Nestes tempos difíceis, não acho descabido recordarmos-nos de momentos felizes. Principalmente os passados com outras pessoas. Mas, no que a mim diz respeito, também não parece mal recordar os de leitura, principalmente aqueles que envolvem a BD. Esta semana, falo de um segundo grande apontamento desta minha história com a nona arte: aquele no qual apaixonei-me pela Diana, Princesa e Embaixadora de Ilha de Themyscira, a Mulher-Maravilha. Tudo começou em setembro de 1987, quando li, na revista de formatinho da Editora Abril Super-Homem n.º 39, o primeiro capítulo do trabalho de George Pérez na personagem (com a ajuda de Len Wein, Greg Potter, Jenette Khan e Karen Berger). Foi a partir daqui que ela passou a ser a minha personagem favorita da BD e da ficção.



Já conhecia a Diana pela EBAL, outra saudosa editora brasileira de supers. Primeiro, numa revista de formato gigante onde ela enfrentava o Super-Homem, com o teatro da 2.ª Guerra Mundial como palco (mais à frente falarei dela). E depois em edições mais pequenas com os desenhos de José Delbo. Mas foi com esta interpretação de Pérez que aconteceu o deslumbre - já agora, é sempre bom saber que Len Wein, escritor da minha primeira BD da vida, do Homem-Aranha, também teve um contributo (haverá um terceiro, do qual falarei daqui a umas semanas).

Era impossível não ficar cativado pela interpretação estética de Pérez, que eu acompanhava já do Novos Titãs, da Crise, dos Vingadores. O seu desenho meticuloso, ao mesmo tempo real e fantástico, tão apropriado aos supers, estava a interpretar o lado mitológico e grego da Diana de uma forma que me era familiar e, acima de tudo, certeira. Eu acompanhava e lia, na minha infância, todos os livros que apanhava sobre os mitos gregos. A Mitologia de Edith Hamilton. Um delicioso livro com ilustrações do qual não me recordo o nome. A versão da Editora Europa-América d'A Ilíada. Todos ajudaram a formar o meu gosto e a minha visão de como deveriam ser interpretados. E Pérez parecia acertar em tudo. Os nomes dos deuses eram os gregos (e não romanos, como eram em interpretações anteriores da Diana). Os cabelos encaracolados e as roupas em folhos abundantes. A arquitectura certeira e estudada. O Olimpo, a morada dos deuses, era uma interpretação especialmente poderosa, impossível de descrever e obrigatória de ver. 

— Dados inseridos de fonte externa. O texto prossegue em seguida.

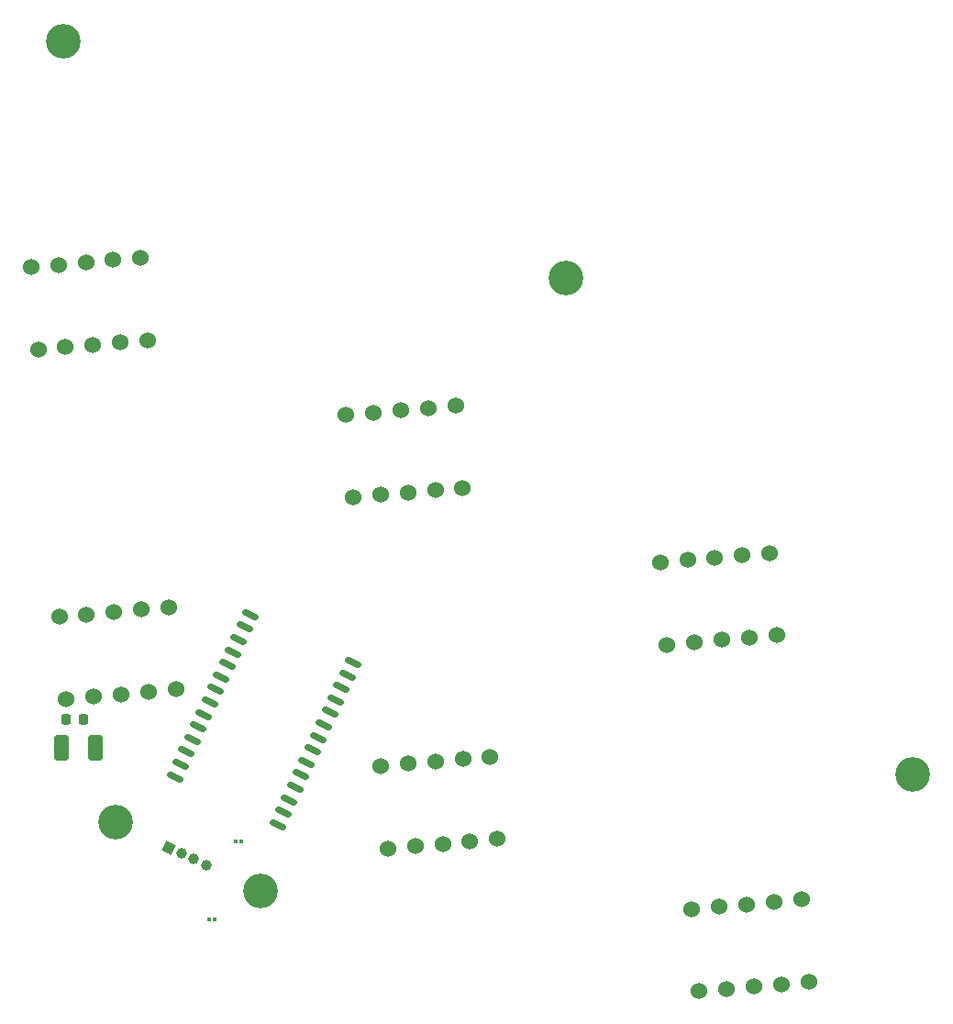
<source format=gbr>
%TF.GenerationSoftware,KiCad,Pcbnew,7.0.10-7.0.10~ubuntu22.04.1*%
%TF.CreationDate,2025-04-20T12:02:29+07:00*%
%TF.ProjectId,catan100,63617461-6e31-4303-902e-6b696361645f,rev?*%
%TF.SameCoordinates,Original*%
%TF.FileFunction,Soldermask,Bot*%
%TF.FilePolarity,Negative*%
%FSLAX46Y46*%
G04 Gerber Fmt 4.6, Leading zero omitted, Abs format (unit mm)*
G04 Created by KiCad (PCBNEW 7.0.10-7.0.10~ubuntu22.04.1) date 2025-04-20 12:02:29*
%MOMM*%
%LPD*%
G01*
G04 APERTURE LIST*
G04 Aperture macros list*
%AMRoundRect*
0 Rectangle with rounded corners*
0 $1 Rounding radius*
0 $2 $3 $4 $5 $6 $7 $8 $9 X,Y pos of 4 corners*
0 Add a 4 corners polygon primitive as box body*
4,1,4,$2,$3,$4,$5,$6,$7,$8,$9,$2,$3,0*
0 Add four circle primitives for the rounded corners*
1,1,$1+$1,$2,$3*
1,1,$1+$1,$4,$5*
1,1,$1+$1,$6,$7*
1,1,$1+$1,$8,$9*
0 Add four rect primitives between the rounded corners*
20,1,$1+$1,$2,$3,$4,$5,0*
20,1,$1+$1,$4,$5,$6,$7,0*
20,1,$1+$1,$6,$7,$8,$9,0*
20,1,$1+$1,$8,$9,$2,$3,0*%
%AMHorizOval*
0 Thick line with rounded ends*
0 $1 width*
0 $2 $3 position (X,Y) of the first rounded end (center of the circle)*
0 $4 $5 position (X,Y) of the second rounded end (center of the circle)*
0 Add line between two ends*
20,1,$1,$2,$3,$4,$5,0*
0 Add two circle primitives to create the rounded ends*
1,1,$1,$2,$3*
1,1,$1,$4,$5*%
%AMRotRect*
0 Rectangle, with rotation*
0 The origin of the aperture is its center*
0 $1 length*
0 $2 width*
0 $3 Rotation angle, in degrees counterclockwise*
0 Add horizontal line*
21,1,$1,$2,0,0,$3*%
G04 Aperture macros list end*
%ADD10C,3.200000*%
%ADD11C,1.524000*%
%ADD12RotRect,1.000000X1.000000X245.000000*%
%ADD13HorizOval,1.000000X0.000000X0.000000X0.000000X0.000000X0*%
%ADD14RoundRect,0.075000X0.125000X0.075000X-0.125000X0.075000X-0.125000X-0.075000X0.125000X-0.075000X0*%
%ADD15RoundRect,0.225000X0.225000X0.250000X-0.225000X0.250000X-0.225000X-0.250000X0.225000X-0.250000X0*%
%ADD16RoundRect,0.150000X0.652493X-0.138756X-0.525707X0.410648X-0.652493X0.138756X0.525707X-0.410648X0*%
%ADD17RoundRect,0.250000X0.412500X0.925000X-0.412500X0.925000X-0.412500X-0.925000X0.412500X-0.925000X0*%
%ADD18RoundRect,0.075000X-0.125000X-0.075000X0.125000X-0.075000X0.125000X0.075000X-0.125000X0.075000X0*%
G04 APERTURE END LIST*
D10*
%TO.C,H2*%
X208600000Y-58800000D03*
%TD*%
D11*
%TO.C,U4*%
X217942788Y-92676506D03*
X220473123Y-92455130D03*
X223003457Y-92233755D03*
X225533792Y-92012379D03*
X228064126Y-91791004D03*
X227400000Y-84200000D03*
X224869665Y-84421376D03*
X222339331Y-84642751D03*
X219808996Y-84864127D03*
X217278662Y-85085502D03*
%TD*%
%TO.C,U6*%
X192142788Y-111476506D03*
X194673123Y-111255130D03*
X197203457Y-111033755D03*
X199733792Y-110812379D03*
X202264126Y-110591004D03*
X201600000Y-103000000D03*
X199069665Y-103221376D03*
X196539331Y-103442751D03*
X194008996Y-103664127D03*
X191478662Y-103885502D03*
%TD*%
D10*
%TO.C,H1*%
X162200000Y-37000000D03*
%TD*%
D11*
%TO.C,U7*%
X220873123Y-124655130D03*
X223403458Y-124433754D03*
X225933792Y-124212379D03*
X228464127Y-123991003D03*
X230994461Y-123769628D03*
X230330335Y-116178624D03*
X227800000Y-116400000D03*
X225269666Y-116621375D03*
X222739331Y-116842751D03*
X220208997Y-117064126D03*
%TD*%
%TO.C,U2*%
X159871394Y-65438253D03*
X162401729Y-65216877D03*
X164932063Y-64995502D03*
X167462398Y-64774126D03*
X169992732Y-64552751D03*
X169328606Y-56961747D03*
X166798271Y-57183123D03*
X164267937Y-57404498D03*
X161737602Y-57625874D03*
X159207268Y-57847249D03*
%TD*%
%TO.C,U3*%
X188942788Y-79076506D03*
X191473123Y-78855130D03*
X194003457Y-78633755D03*
X196533792Y-78412379D03*
X199064126Y-78191004D03*
X198400000Y-70600000D03*
X195869665Y-70821376D03*
X193339331Y-71042751D03*
X190808996Y-71264127D03*
X188278662Y-71485502D03*
%TD*%
D10*
%TO.C,H4*%
X167000000Y-109000000D03*
%TD*%
%TO.C,H5*%
X180400000Y-115400000D03*
%TD*%
D11*
%TO.C,U5*%
X162478662Y-97685502D03*
X165008997Y-97464126D03*
X167539331Y-97242751D03*
X170069666Y-97021375D03*
X172600000Y-96800000D03*
X171935874Y-89208996D03*
X169405539Y-89430372D03*
X166875205Y-89651747D03*
X164344870Y-89873123D03*
X161814536Y-90094498D03*
%TD*%
D10*
%TO.C,H3*%
X240600000Y-104600000D03*
%TD*%
D12*
%TO.C,J1*%
X171946967Y-111389824D03*
D13*
X173097978Y-111926549D03*
X174248989Y-112463274D03*
X175400000Y-113000000D03*
%TD*%
D14*
%TO.C,R2*%
X176175000Y-118000000D03*
X175675000Y-118000000D03*
%TD*%
D15*
%TO.C,C1*%
X164030000Y-99600000D03*
X162480000Y-99600000D03*
%TD*%
D16*
%TO.C,U1*%
X188944367Y-94314339D03*
X188407642Y-95465350D03*
X187870917Y-96616361D03*
X187334191Y-97767372D03*
X186797466Y-98918383D03*
X186260741Y-100069393D03*
X185724016Y-101220404D03*
X185187291Y-102371415D03*
X184650565Y-103522426D03*
X184113840Y-104673437D03*
X183577115Y-105824448D03*
X183040390Y-106975459D03*
X182503665Y-108126470D03*
X181966939Y-109277481D03*
X172496023Y-104861120D03*
X173032748Y-103710109D03*
X173569474Y-102559098D03*
X174106199Y-101408087D03*
X174642924Y-100257076D03*
X175179649Y-99106065D03*
X175716374Y-97955054D03*
X176253099Y-96804044D03*
X176789825Y-95653033D03*
X177326550Y-94502022D03*
X177863275Y-93351011D03*
X178400000Y-92200000D03*
X178936725Y-91048989D03*
X179473451Y-89897978D03*
%TD*%
D17*
%TO.C,C2*%
X165137500Y-102200000D03*
X162062500Y-102200000D03*
%TD*%
D18*
%TO.C,R1*%
X178100000Y-110800000D03*
X178600000Y-110800000D03*
%TD*%
M02*

</source>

Ainda que toda a capacidade estética do seu talento fosse a mais inspirada, tudo cairia por terra se a história e as personagens fossem fracas. E é aí que reside a verdadeira força dos artistas que trabalharam na Mulher-Maravilha nesta época, e principalmente de Pérez. A Diana é inocente nos olhos e nos gestos, mas também nas palavras, na forma como absorve o Mundo Patriarcal, os nossos estranhos hábitos, a nossa tendência para a violência e para o ódio. Mas a MM não é um cordeiro desprotegido. Ela é um guerreiro exímio (o maior do mundo), que não se coíbe de matar os seus inimigos, se a palavra da diplomacia e da paz não funcionarem - e essa é sempre a primeira opção da heroína. A Diana de Pérez é feminista sem discursos panfletários. É-o nos pequenos actos de gentileza, partilha e bondade que estende a amigos e adversários.

Foi esta estranha combinação de mitologia, de bondade, de diplomacia, de guerreira e de beleza que fez apaixonar-me pela Diana. A MM de Pérez é um super sem muitos dos lugares-comum. É por isso que, finalmente, o mundo começa a tomar consciência das virtudes únicas da personagem. Mais vale tarde do que nunca.